Source: Nippon Life Insurance
KOREA
Korea’s quasi-government technology financing agency Korea Technology Finance Corporation (Kotec) is looking to hire an asset manager for a 150 billion won ($129.6 million) domestic bond discretionary mandate, which could be increased to 200 billion won.
The manager will be appointed for one year starting October 2, KOTEC says in its request for proposal published on the website of the Korea Financial Investment Association on August 30.
Source: Asia Asset Management
MALAYSIA
Malaysia’s Employees Provident Fund (EPF) announced two senior appointments on Friday (September 3).
Sazaliza Zainuddin was appointed chief operation officer, effective September 1. She replaced Mohd Naim Daruwi, who retired after almost three decades with the pension fund. Zainuddin joined EPF and was most recently chief financial officer (CFO).
Replacing him is Mohamad Hafiz Kassim, who took on the CFO role on August 1. He joined EPF in 2008 and was most recently head of the real estate investment department.
Source: EPF press release
Bank Negara Malaysia announced it had teamed up with central bank peers Monetary Authority of Singapore, Reserve Bank of Australia and South African Reserve Bank (SARB), as well as Bank for International Settlements Innovation Hub to test the use of central bank digital currencies (CBDCs) for international settlements.
The initiative, known as Project Dunbar, aims to develop prototype shared platforms for cross-border transactions using multiple CBDCs. It expects to publish its results in 2022.
Source: Bank Negara Malaysia press release
SINGAPORE
Singapore Exchange (SGX) released a framework that would allow special purpose acquisition companies (Spacs) to list on the bourse. Spacs were allowed to apply for listings on Friday (September 2).
Following a market consultation, the SGX relaxed some measures it had initially proposed, including minimum market capitalisation and limits on shareholder redemption rights.
Singapore’s regulators earlier this year announced they were considering allowing Spacs, after a boom in public listings via blank-check companies in the US in recent months.

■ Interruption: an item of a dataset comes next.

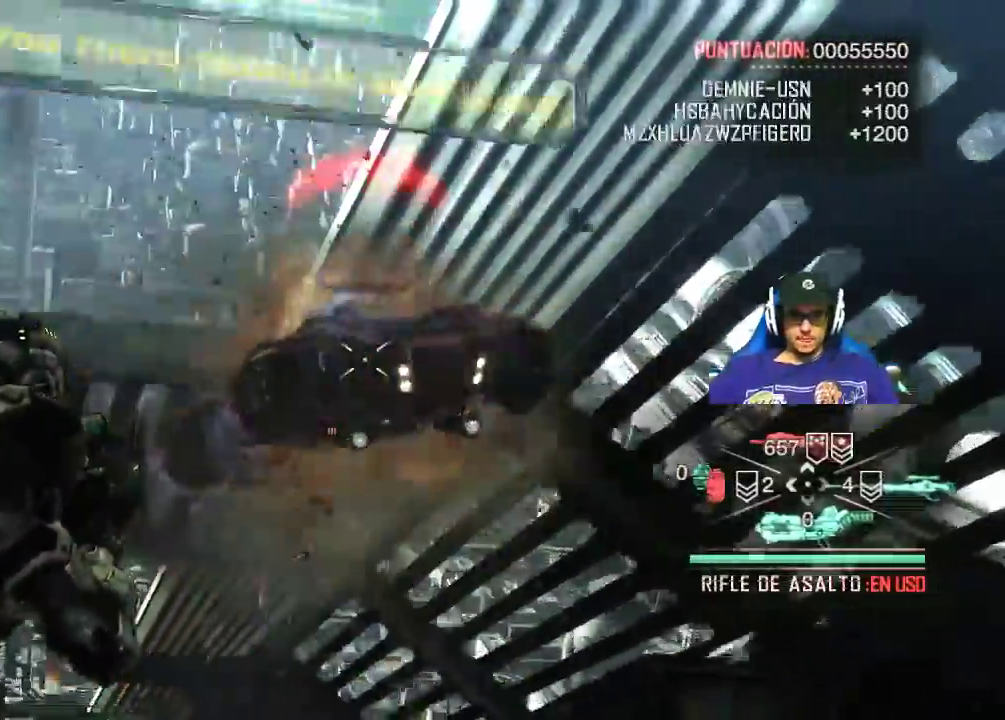
{"keys": [], "mouse": [], "events": [[117, "mouse_right", "up"]]}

Spacs raised over $79 billion globally last year.
Source: Singapore Exchange, Financial Times
The Monetary Authority of Singapore became the latest regulator to crack down on crypto exchange Binance by placing the firm's global website on an “investor alert list”.
The regulator warned consumers that Binance is not regulated or licensed to provide payment services in Singapore and said that said the exchange may have breached the country’s Payment Services Act (PSA).
Binance’s local entity, Binance Asia Services, has applied for a licence and is allowed to operate temporarily. However, the central bank said the local unit should stop transfers of assets to and from its global entity.
Source: Financial Times
Singapore’s GIC launched an $8 billion joint bid for biotech company Swedish Orphan Biovitrum (Sobi) alongside US private equity Advent International.
The joint bid saw Sobi’s share price soar 27%. The deal would be the largest leveraged buyout of a European healthcare company in five years.
Source: Financial Times
TAIWAN
Taiwan’s life insurance companies’ total revenue soared to a record NT$304.2 billion ($10.98 billion) in the first seven months of 2021, driven by investment returns.
Combined revenues of the 22 registered life insurers more than doubled from NT$150.5 billion in the same period last year, and surpassed their 2020 total of NT$206.1 billion, according to figures published by the Financial Supervisory Commission.
Their income from investment gains in assets such as stocks and bonds and dividends increased by NT$172.8 billion in the seven months through July from the same period of 2020. The FSC did not disclose the actual total investment income, which accounted for almost 57% of revenues in January-July 2021.